Lacey immediately began investigating the mystery. He pulled over at a gas station, put on gloves (safety first!), and touched the stuff. It was goopy, translucent, and viscous — not something that typically falls out of the sky. As Mental Floss reported, each blob was about half the size of a grain of rice, but — clearly — not something you should eat.
People started failling ill anyway. Lacey himself came down with fatigue and nausea. A resident named Beverly Roberts took some of the goo home for a closer look and within a day was struck with vertigo severe enough to require medical care. Another Oakvillian, Dotty Hearn, was hospitalized with dizziness and nausea. Another, Maurice Gobeil, told Unsolved Mysteries “I got sick, my wife got sick, my daughter — everybody that lived here got sick.” Per Roberts, “everybody in the whole town came down with like a flu” — including pets.
Authorities collected samples of the goo and sent them to labs for analysis. The results only deepened the mystery. As KUOW reported, “samples were eventually sent to the Washington State Departments of Ecology and Health for testing, but the agencies came up with conflicting results: Ecology said the blobs were inorganic. DOH said they were organic.” A reporter, per KUOW, sent some goo to a private lab for another analysis; that lab determined that the substance was polyacrylamide, which is used “to prevent soil erosion; as a water treatment flocculant; oil clean up; even to stabilize cosmetics.” In other words, the mystery persisted.

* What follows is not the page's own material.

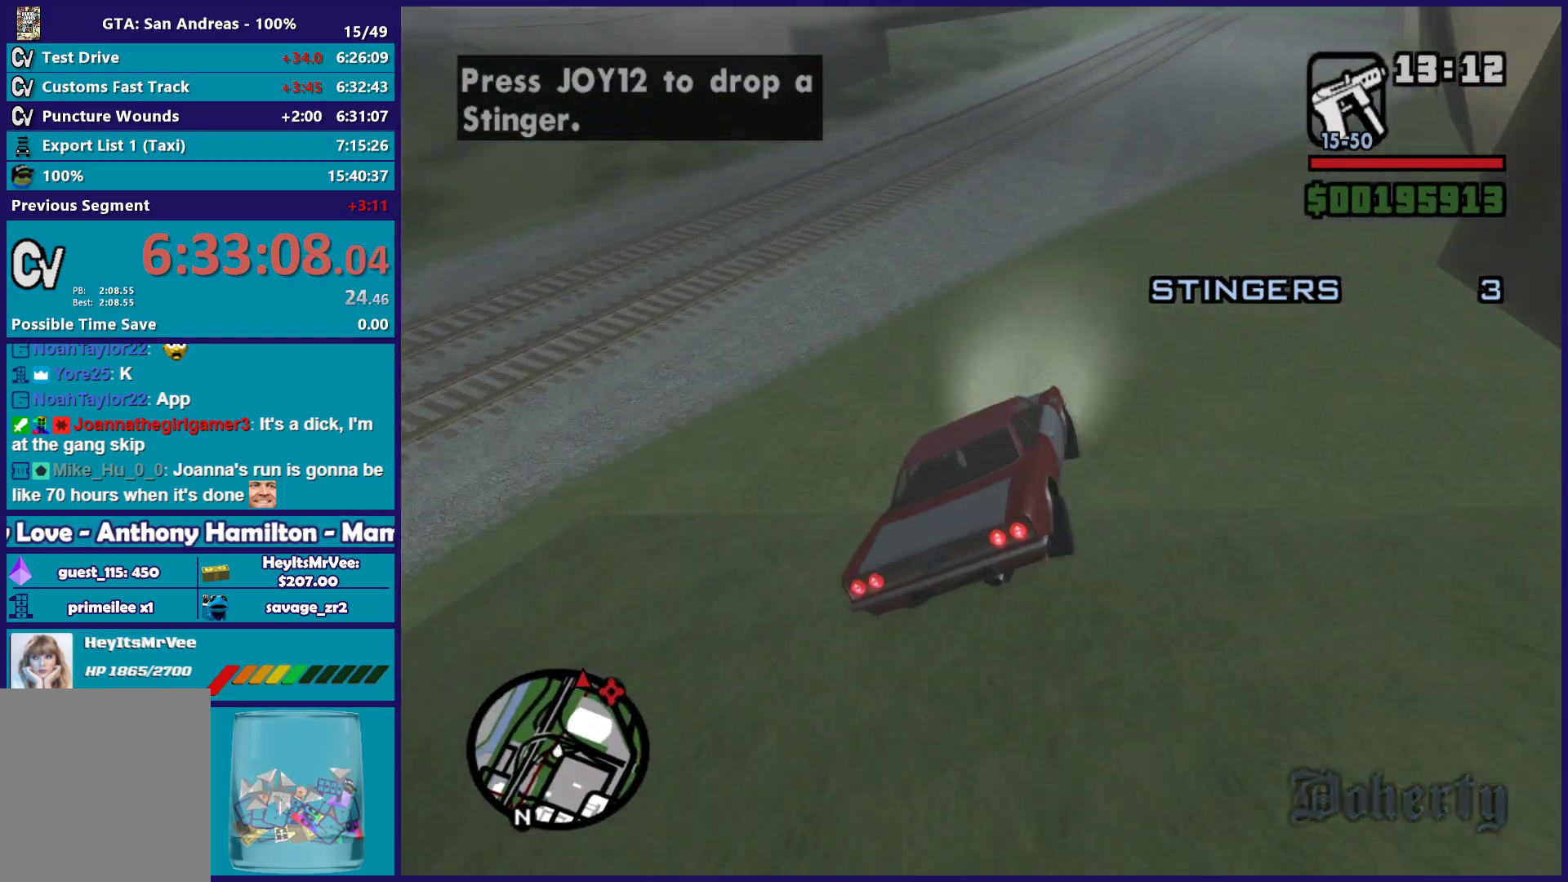
{"buttons": ["R2"], "left_stick": "right", "right_stick": "down-left", "button_events": []}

Lots of theories emerged. With one lab finding enzymes that are often found in the human digestive tract, some concluded that the blobs were concentrated waste from an airplane toilet. But the Federal Aviation Administration dismissed that theory, noting that such waste is dyed blue. Another theory suggested that the blobs were jellyfish parts — the military had been conducting bombing practice runs over the Pacific Ocean at the time, and Oakville's police chief received a tip suggesting that detonating a school of jellyfish might have sent their remains into the atmosphere — preposterous, perhaps, but so is falling goo.
To date, the mystery remains unsolved, and at this point, likely unsolvable. There are no samples left to test, and unless more goo falls from the heavens, the sky has kept its secret.
No Goo Here. Just a Free Download.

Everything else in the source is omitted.